Exercise inputs >>
-- -- --

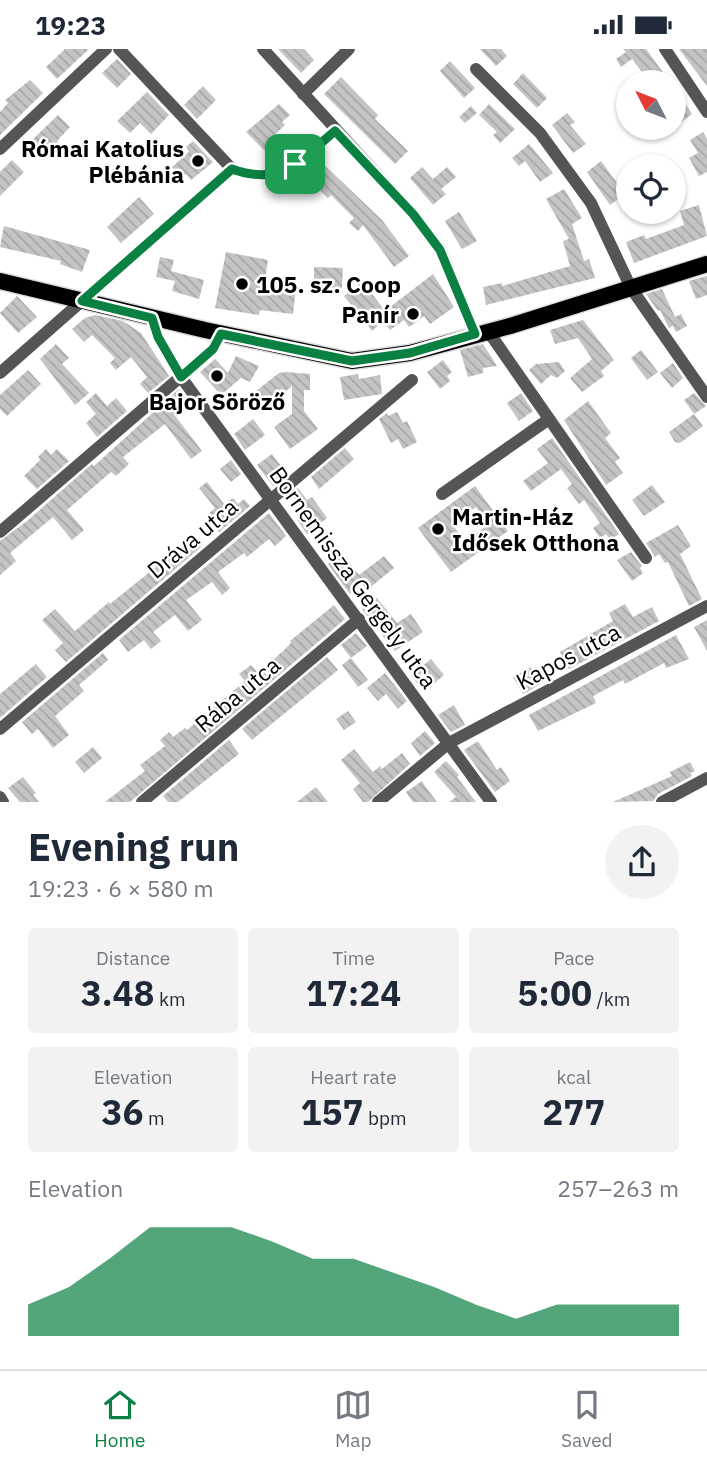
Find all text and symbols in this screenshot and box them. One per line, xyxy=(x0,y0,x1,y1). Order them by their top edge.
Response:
text: 19:23 xyxy=(35,8,106,42)
north arrow xyxy=(616,70,686,140)
map controls xyxy=(616,70,686,224)
place label: Római Katolius Plébánia xyxy=(21,133,184,189)
pin xyxy=(265,134,325,194)
icon: arrive xyxy=(276,145,314,183)
marker: Római Katolius Plébánia xyxy=(190,153,206,169)
button: locate xyxy=(616,154,686,224)
place label: 105. sz. Coop xyxy=(256,269,401,299)
marker: 105. sz. Coop xyxy=(234,276,250,292)
place label: Panír xyxy=(342,299,399,329)
marker: Panír xyxy=(405,306,421,322)
marker: Bajor Söröző xyxy=(209,368,225,384)
place label: Bajor Söröző xyxy=(149,386,285,416)
street label: Bornemissza Gergely utca xyxy=(263,460,445,694)
street label: Dráva utca xyxy=(140,491,244,585)
place label: Martin-Ház Idősek Otthona xyxy=(452,501,619,557)
marker: Martin-Ház Idősek Otthona xyxy=(430,521,446,537)
street label: Kapos utca xyxy=(511,616,625,696)
street label: Rába utca xyxy=(188,649,286,739)
text: Evening run xyxy=(28,822,239,871)
button: share xyxy=(605,825,679,899)
text: 19:23 · 6 × 580 m xyxy=(28,873,214,903)
text: Distance xyxy=(96,946,170,970)
text: Time xyxy=(332,946,375,970)
text: Pace xyxy=(553,946,595,970)
text: 3.48 xyxy=(81,970,155,1016)
text: 17:24 xyxy=(306,970,401,1016)
text: 5:00 xyxy=(517,970,592,1016)
text: km xyxy=(155,987,186,1011)
text: /km xyxy=(592,987,630,1011)
text: Elevation xyxy=(94,1065,173,1089)
text: Heart rate xyxy=(310,1065,397,1089)
text: kcal xyxy=(557,1065,591,1089)
text: 36 xyxy=(102,1089,144,1135)
text: 157 xyxy=(300,1089,363,1135)
text: 277 xyxy=(542,1089,605,1135)
text: m xyxy=(144,1106,165,1130)
text: bpm xyxy=(363,1106,407,1130)
text: Elevation xyxy=(28,1173,123,1203)
text: 257–263 m xyxy=(557,1173,679,1203)
tab: Home xyxy=(94,1386,145,1452)
tab: Map xyxy=(334,1386,372,1452)
tab: Saved xyxy=(561,1386,613,1452)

-- -- --

Task directions >>
After removing each picture, print the entries above exactly as they were.

Written answer >>
Find all text and symbols in this screenshot and box them. One per line, xyxy=(x0,y0,x1,y1). Order them by their top edge.
Response:
text: 19:23 xyxy=(35,8,106,42)
north arrow xyxy=(616,70,686,140)
map controls xyxy=(616,70,686,224)
place label: Római Katolius Plébánia xyxy=(21,133,184,189)
pin xyxy=(265,134,325,194)
icon: arrive xyxy=(276,145,314,183)
marker: Római Katolius Plébánia xyxy=(190,153,206,169)
button: locate xyxy=(616,154,686,224)
place label: 105. sz. Coop xyxy=(256,269,401,299)
marker: 105. sz. Coop xyxy=(234,276,250,292)
place label: Panír xyxy=(342,299,399,329)
marker: Panír xyxy=(405,306,421,322)
marker: Bajor Söröző xyxy=(209,368,225,384)
place label: Bajor Söröző xyxy=(149,386,285,416)
street label: Bornemissza Gergely utca xyxy=(263,460,445,694)
street label: Dráva utca xyxy=(140,491,244,585)
place label: Martin-Ház Idősek Otthona xyxy=(452,501,619,557)
marker: Martin-Ház Idősek Otthona xyxy=(430,521,446,537)
street label: Kapos utca xyxy=(511,616,625,696)
street label: Rába utca xyxy=(188,649,286,739)
text: Evening run xyxy=(28,822,239,871)
button: share xyxy=(605,825,679,899)
text: 19:23 · 6 × 580 m xyxy=(28,873,214,903)
text: Distance xyxy=(96,946,170,970)
text: Time xyxy=(332,946,375,970)
text: Pace xyxy=(553,946,595,970)
text: 3.48 xyxy=(81,970,155,1016)
text: 17:24 xyxy=(306,970,401,1016)
text: 5:00 xyxy=(517,970,592,1016)
text: km xyxy=(155,987,186,1011)
text: /km xyxy=(592,987,630,1011)
text: Elevation xyxy=(94,1065,173,1089)
text: Heart rate xyxy=(310,1065,397,1089)
text: kcal xyxy=(557,1065,591,1089)
text: 36 xyxy=(102,1089,144,1135)
text: 157 xyxy=(300,1089,363,1135)
text: 277 xyxy=(542,1089,605,1135)
text: m xyxy=(144,1106,165,1130)
text: bpm xyxy=(363,1106,407,1130)
text: Elevation xyxy=(28,1173,123,1203)
text: 257–263 m xyxy=(557,1173,679,1203)
tab: Home xyxy=(94,1386,145,1452)
tab: Map xyxy=(334,1386,372,1452)
tab: Saved xyxy=(561,1386,613,1452)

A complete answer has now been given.